We screen for cerebrovascular disease routinely in our clinic and will not allow patients with a stenosis of the internal carotid artery of >50% being perfused with low pressures. That is why those patients could not be randomized.
Since we are aware of the potential harms of side biting clamping of the aorta we systematically avoid additional clamping in our coronary artery bypass grafting patients with the use of CPB and do all proximal anastomosis during cardiac arrest.
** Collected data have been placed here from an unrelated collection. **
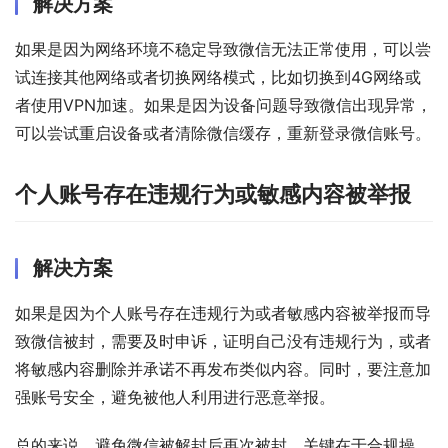
解决方案
如果是因为网络环境不稳定导致微信无法正常使用，可以尝
试连接其他网络或者切换网络模式，比如切换到4G网络或
者使用VPN加速。如果是因为设备问题导致微信出现异常，
可以尝试重启设备或者清除微信缓存，重新登录微信账号。
个人账号存在违规行为或敏感内容被举报
解决方案
如果是因为个人账号存在违规行为或者敏感内容被举报而导
致微信被封，需要及时申诉，证明自己没有违规行为，或者
将敏感内容删除并承诺不再发布类似内容。同时，要注意加
强账号安全，避免被他人利用进行恶意举报。
总的来说，避免微信被解封后再次被封，关键在于合规操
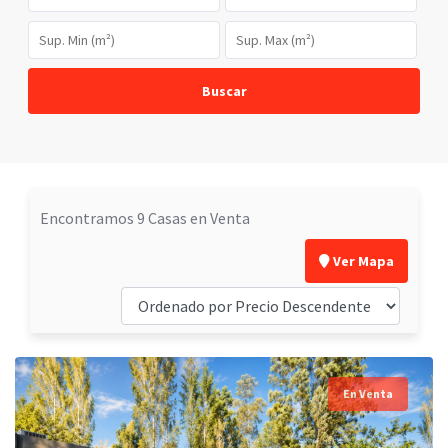
Buscar
Encontramos 9 Casas en Venta
Ver Mapa
En Venta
We did not differentiate the transfusion requirements by the timing (during CPB run or thereafter). However, in terms of oxygen transport capacity, we thoroughly analysed the haematocrit and it was not different between the groups at any time. The haematocrit was kept >20% during the whole extracorporeal circulation.
Although not impossible, we doubt that higher perfusion pressures during CPB will have an effect on postoperative bleeding. As correctly stated by Siric et al., the cohort size in the trial might not be sufficient to rule out this side effect of higher CPB perfusion pressures.
For this trial, we do only have absolute values from near-infrared spectroscopy at given points of time. Using this method, we indented to find evidence for our hypothesis that a cerebral hypoperfusion resulting from low pressure perfusion might be the reason for cognitive decline. However, we failed to proof this effect. We will take the excellent remark into consideration and look for more sophisticated values of cerebral oxygenation measurements in future.
The remarks on other tools to modify the oxygen delivery and consumption of the brain are well taken. However, the modification of several factors is not advisable in a clinical trial and would make the interpretation of results difficult. Obviously, more research on the topic is needed to correctly answer permanent questions in how to avoid postoperative delirium in patients operated with the use of CPB.